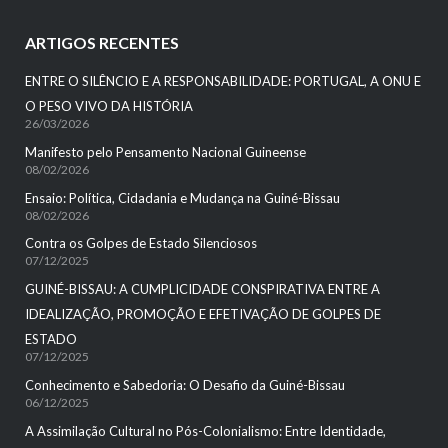
ARTIGOS RECENTES
ENTRE O SILÊNCIO E A RESPONSABILIDADE: PORTUGAL, A ONU E
O PESO VIVO DA HISTÓRIA
26/03/2026
Manifesto pelo Pensamento Nacional Guineense
08/02/2026
Ensaio: Política, Cidadania e Mudança na Guiné-Bissau
08/02/2026
Contra os Golpes de Estado Silenciosos
07/12/2025
GUINÉ-BISSAU: A CUMPLICIDADE CONSPIRATIVA ENTRE A
IDEALIZAÇÃO, PROMOÇÃO E EFETIVAÇÃO DE GOLPES DE
ESTADO
07/12/2025
Conhecimento e Sabedoria: O Desafio da Guiné-Bissau
06/12/2025
A Assimilação Cultural no Pós-Colonialismo: Entre Identidade,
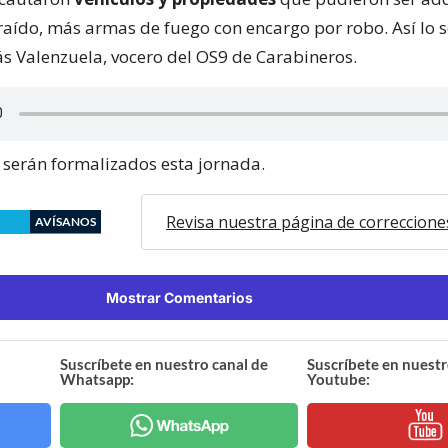
traído, más armas de fuego con encargo por robo. Así lo s
ás Valenzuela, vocero del OS9 de Carabineros.
 serán formalizados esta jornada.
Revisa nuestra página de correccione
AVÍSANOS
Mostrar Comentarios
Suscríbete en nuestro canal de
Suscríbete en nuestr
Whatsapp:
Youtube:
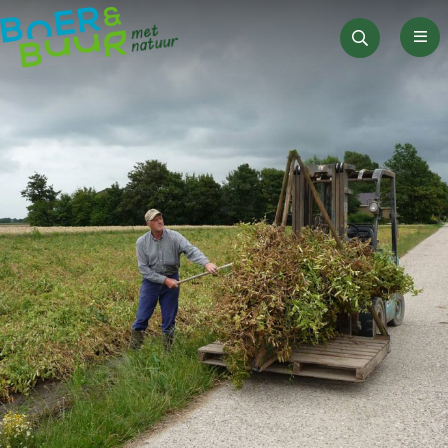
Men
Zoeken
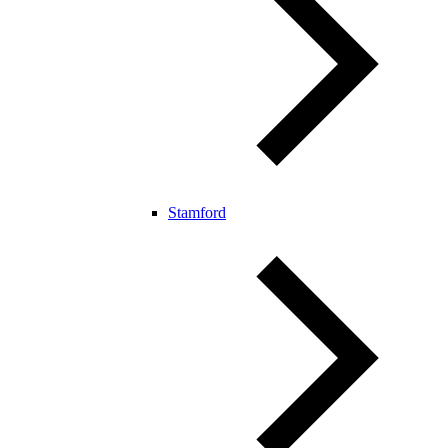
Stamford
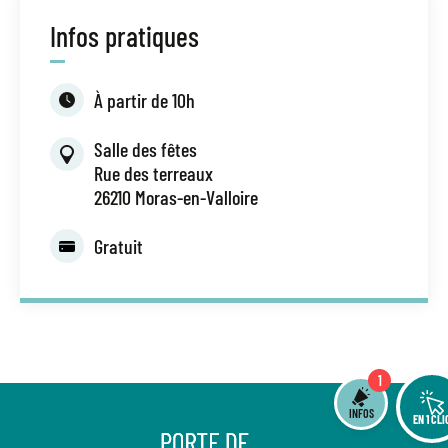
Infos pratiques
À partir de 10h
Salle des fêtes
Rue des terreaux
26210 Moras-en-Valloire
Gratuit
1
INFOS
EN 1 CLI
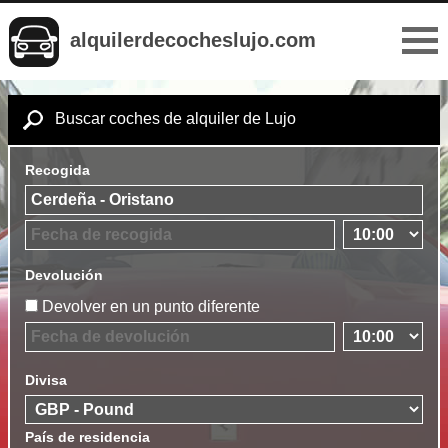
alquilerdecocheslujo.com
Buscar coches de alquiler de Lujo
Recogida
Devolución
Devolver en un punto diferente
Divisa
País de residencia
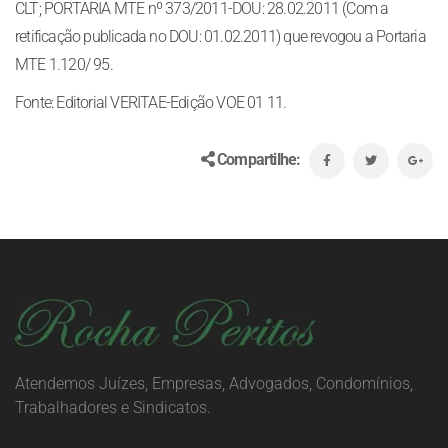
CLT; PORTARIA MTE nº 373/2011-DOU: 28.02.2011 (Com a
retificação publicada no DOU: 01.02.2011) que revogou a Portaria
MTE 1.120/ 95.
Fonte: Editorial VERITAE-Edição VOE 01 11.
Compartilhe:
Atendemos Juízes, Empresas, Advogados, Condomínios,
Trabalhadores e Sindicatos.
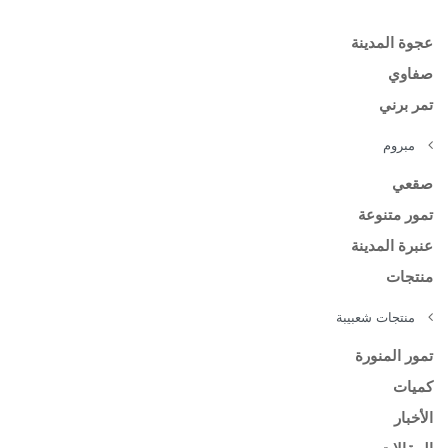
عجوة المدينة
صفاوي
تمر برني
مبروم
صقعي
تمور متنوعة
عنبرة المدينة
منتجات
منتجات شعبيبة
تمور المنورة
كميات
الأخبار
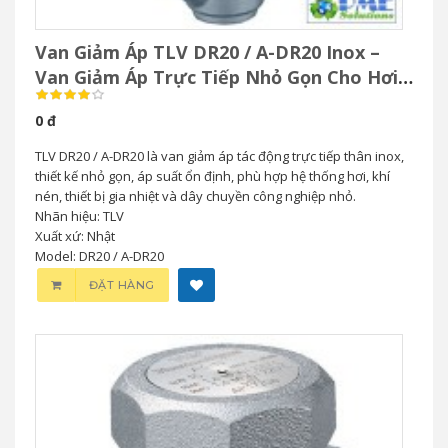
Van Giảm Áp TLV DR20 / A-DR20 Inox –
Van Giảm Áp Trực Tiếp Nhỏ Gọn Cho Hơi
& Khí Nén
0 đ
TLV DR20 / A-DR20 là van giảm áp tác động trực tiếp thân inox,
thiết kế nhỏ gọn, áp suất ổn định, phù hợp hệ thống hơi, khí
nén, thiết bị gia nhiệt và dây chuyền công nghiệp nhỏ.
Nhãn hiệu: TLV
Xuất xứ: Nhật
Model: DR20 / A-DR20
ĐẶT HÀNG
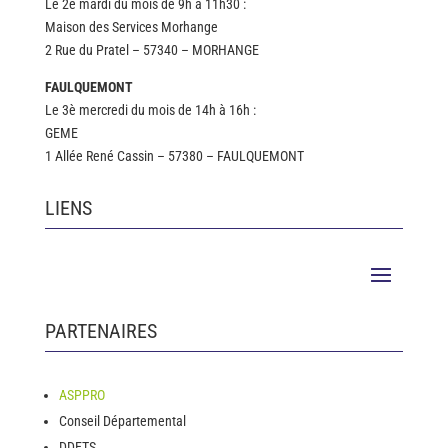
Le 2è mardi du mois de 9h à 11h30 :
Maison des Services Morhange
2 Rue du Pratel – 57340 – MORHANGE
FAULQUEMONT
Le 3è mercredi du mois de 14h à 16h :
GEME
1 Allée René Cassin – 57380 – FAULQUEMONT
LIENS
PARTENAIRES
ASPPRO
Conseil Départemental
DDETS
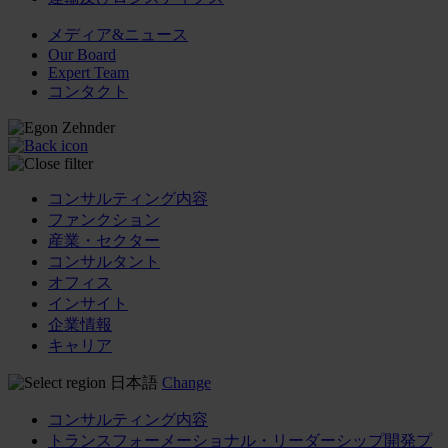
メディア&ニュース
Our Board
Expert Team
コンタクト
コンサルティング内容
ファンクション
産業・セクター
コンサルタント
オフィス
インサイト
企業情報
キャリア
日本語
Change
コンサルティング内容
トランスフォーメーショナル・リーダーシップ開発プ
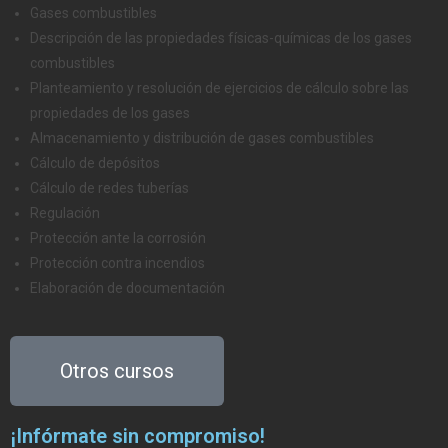
Gases combustibles
Descripción de las propiedades físicas-químicas de los gases
combustibles
Planteamiento y resolución de ejercicios de cálculo sobre las
propiedades de los gases
Almacenamiento y distribución de gases combustibles
Cálculo de depósitos
Cálculo de redes tuberías
Regulación
Protección ante la corrosión
Protección contra incendios
Elaboración de documentación
Otros cursos
¡Infórmate sin compromiso!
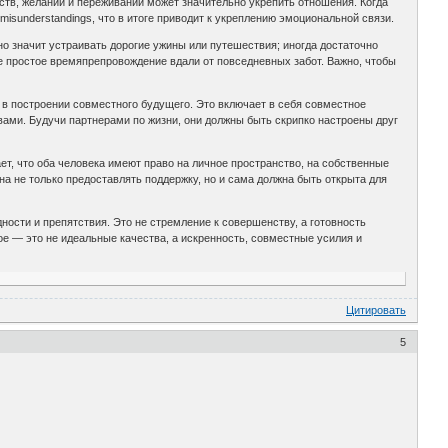
тв, желаний и переживаний может значительно укрепить отношения. Когда
misunderstandings, что в итоге приводит к укреплению эмоциональной связи.
о значит устраивать дорогие ужины или путешествия; иногда достаточно
же простое времяпрепровождение вдали от повседневных забот. Важно, чтобы
ь в построении совместного будущего. Это включает в себя совместное
вами. Будучи партнерами по жизни, они должны быть скрипко настроены друг
ет, что оба человека имеют право на личное пространство, на собственные
а не только предоставлять поддержку, но и сама должна быть открыта для
дности и препятствия. Это не стремление к совершенству, а готовность
ное — это не идеальные качества, а искренность, совместные усилия и
Цитировать
5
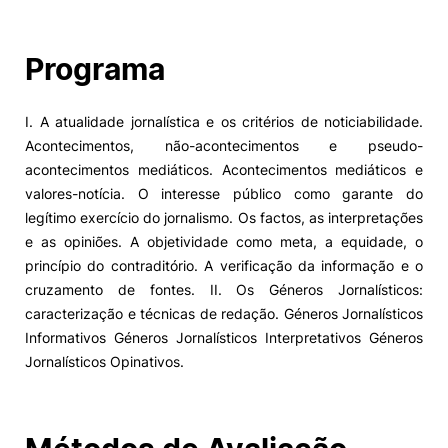
Programa
I. A atualidade jornalística e os critérios de noticiabilidade.
Acontecimentos, não-acontecimentos e pseudo-
acontecimentos mediáticos. Acontecimentos mediáticos e
valores-notícia. O interesse público como garante do
legítimo exercício do jornalismo. Os factos, as interpretações
e as opiniões. A objetividade como meta, a equidade, o
princípio do contraditório. A verificação da informação e o
cruzamento de fontes. II. Os Géneros Jornalísticos:
caracterização e técnicas de redação. Géneros Jornalísticos
Informativos Géneros Jornalísticos Interpretativos Géneros
Jornalísticos Opinativos.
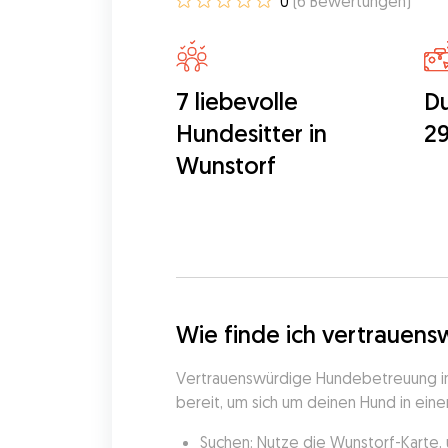
0
(
6
Bewertungen
)
7 liebevolle
Du
Hundesitter in
29
Wunstorf
Wie finde ich vertrauen
Vertrauenswürdige Hundebetreuung in 
bereit, um sich um deinen Hund in eine
Suchen: Nutze die Wunstorf-Karte,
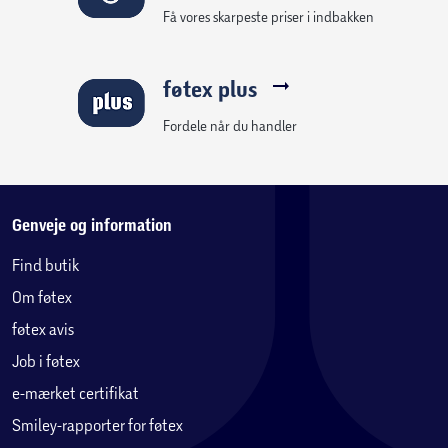
Få vores skarpeste priser i indbakken
transport
Anbefalet alder: 3+
føtex plus
Fordele når du handler
Med DanPen Twinmarkers kan selv de mindste kunstnere
skabe flotte resultater og have det sjovt med farver.
Genveje og information
Find butik
Om føtex
føtex avis
Job i føtex
e-mærket certifikat
Smiley-rapporter for føtex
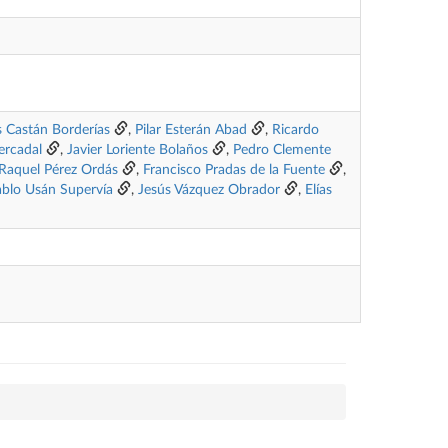
s Castán Borderías
,
Pilar Esterán Abad
,
Ricardo
ercadal
,
Javier Loriente Bolaños
,
Pedro Clemente
Raquel Pérez Ordás
,
Francisco Pradas de la Fuente
,
ablo Usán Supervía
,
Jesús Vázquez Obrador
,
Elías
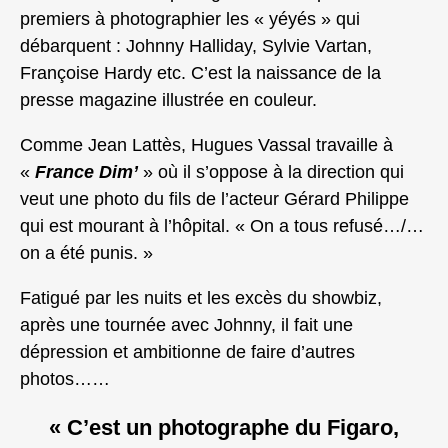
premiers à photographier les « yéyés » qui
débarquent : Johnny Halliday, Sylvie Vartan,
Françoise Hardy etc. C’est la naissance de la
presse magazine illustrée en couleur.
Comme Jean Lattès, Hugues Vassal travaille à
«
France Dim’
» où il s’oppose à la direction qui
veut une photo du fils de l’acteur Gérard Philippe
qui est mourant à l’hôpital. « On a tous refusé…/…
on a été punis. »
Fatigué par les nuits et les excès du showbiz,
après une tournée avec Johnny, il fait une
dépression et ambitionne de faire d’autres
photos……
« C’est un photographe du Figaro,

────────────────────

▶ **Aim of the task**
Count the lines of the records that contain the word "Johnny", and reply with the number alone.

▶ **Exercise answer**
2